The top law man in Iowa’s largest college town favors tickets rather than a trip to jail for folks caught with a few puffs of pot. Johnson County Sheriff Lonny Pulkrabek says he’d like to see someone caught with a little bit of marijuana treated the same as someone who’s pulled over for running a stop sign. “I would like to see possession of marijuana done by increments,” Pulkrabek says. “I think that small increments of possession of marijuana should be treated as a simple misdemeanor where the officer on the street can cite and release right there and not have to bring them to jail.”

Pulkrabek says in a university town like Iowa City, his staff spends a lot of time booking people who’re caught with just a small amount of marijuana. Pulkrabek says over seven-hundred people were arrested in Johnson County last year for possessing a small amount of marijuana.

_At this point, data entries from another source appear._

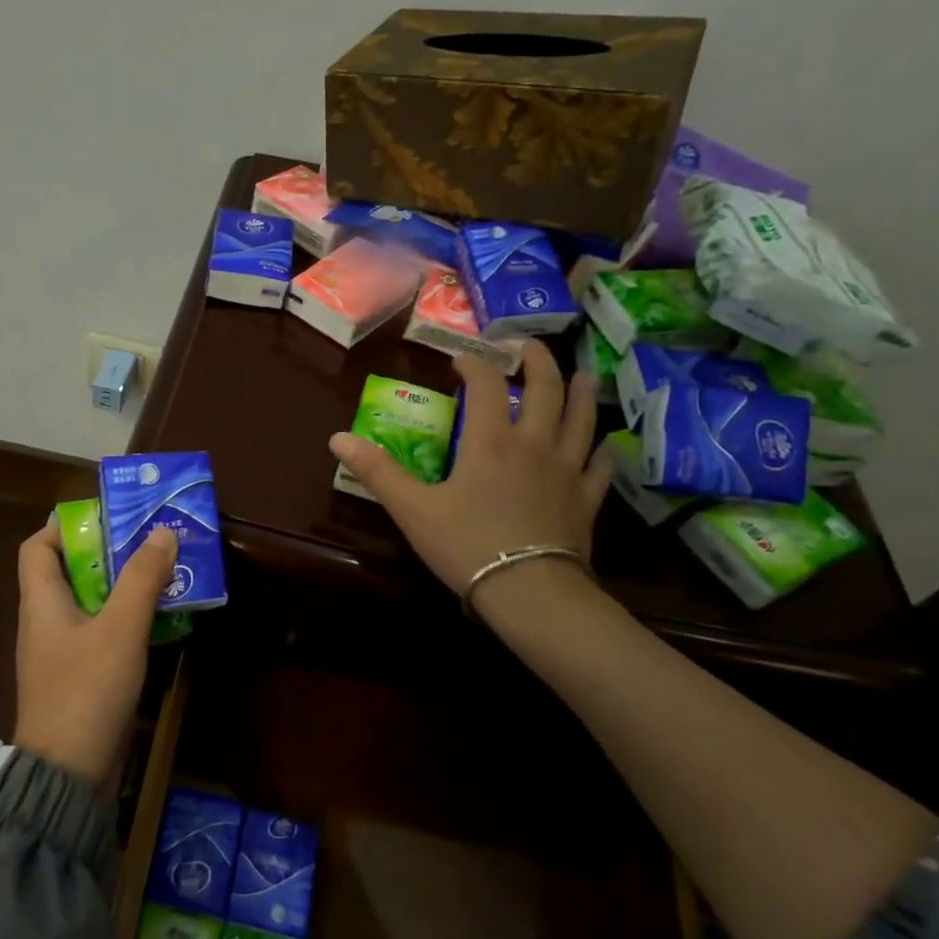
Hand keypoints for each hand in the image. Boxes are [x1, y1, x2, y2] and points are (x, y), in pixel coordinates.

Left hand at [13, 518, 177, 786]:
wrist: (68, 775)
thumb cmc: (86, 690)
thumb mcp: (120, 629)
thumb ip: (142, 578)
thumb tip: (163, 532)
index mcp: (41, 602)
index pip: (36, 547)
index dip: (64, 526)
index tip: (107, 518)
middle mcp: (46, 621)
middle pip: (70, 571)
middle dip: (109, 553)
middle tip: (151, 540)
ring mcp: (62, 652)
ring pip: (91, 603)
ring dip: (124, 586)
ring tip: (164, 571)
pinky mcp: (80, 677)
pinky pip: (102, 633)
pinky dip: (127, 619)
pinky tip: (160, 618)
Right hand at [328, 343, 610, 597]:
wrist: (528, 592)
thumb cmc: (466, 546)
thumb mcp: (412, 509)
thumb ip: (377, 472)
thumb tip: (337, 438)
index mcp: (490, 442)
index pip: (485, 385)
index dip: (473, 364)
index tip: (460, 359)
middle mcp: (533, 444)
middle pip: (545, 389)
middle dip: (535, 361)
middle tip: (525, 346)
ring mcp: (566, 471)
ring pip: (581, 419)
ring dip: (580, 392)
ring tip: (580, 374)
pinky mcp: (585, 501)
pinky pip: (598, 467)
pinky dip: (600, 450)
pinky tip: (601, 446)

Pulkrabek would reserve the harshest punishments for those caught with loads of pot. “The guy that’s carrying 50 bales of marijuana running down Interstate-80…that’s a different animal,” the sheriff says.

Pulkrabek would also like to see state law changed so he can send a drunk or high person to a locked-down “detox center” to dry out rather than charging them with public intoxication and putting them into the overcrowded county jail. “We have a large number of young people (who) come to school and they may get charged with public intoxication and so eventually when they leave town, they not only leave town with, hopefully, a degree, but they unfortunately leave town with a criminal record as well,” he says.

Pulkrabek, who served as a deputy in Johnson County for over 20 years before being elected sheriff last year, says substance abuse, whether it’s alcohol or drugs, is an enormous problem for law enforcement in college towns. But Representative Clel Baudler, a Republican from Greenfield, says the legislature will not reduce the penalties for having just a joint or a small bag of pot. “I don’t think we can send a message to the drug user or abuser that we should decrease the penalties for illegal use,” Baudler says.

Baudler, a retired state trooper, is unmoved by the sheriff’s argument that the Johnson County Jail is over-run by drunks and small-time pot users. “We could simplify their job a lot quicker if we just didn’t have football games, home football games there where we arrest hundreds of drunks over the weekend. We could simplify law enforcement’s job if we didn’t have rock concerts,” Baudler says. “We could do a lot of things to simplify the job but would public safety be served? I don’t think so.”

Baudler says merely ticketing small-time marijuana users would send the wrong message. Baudler says it sends the message that if you’re a little crook, that’s o-k, it’s only when you’re a big crook that the state will crack down.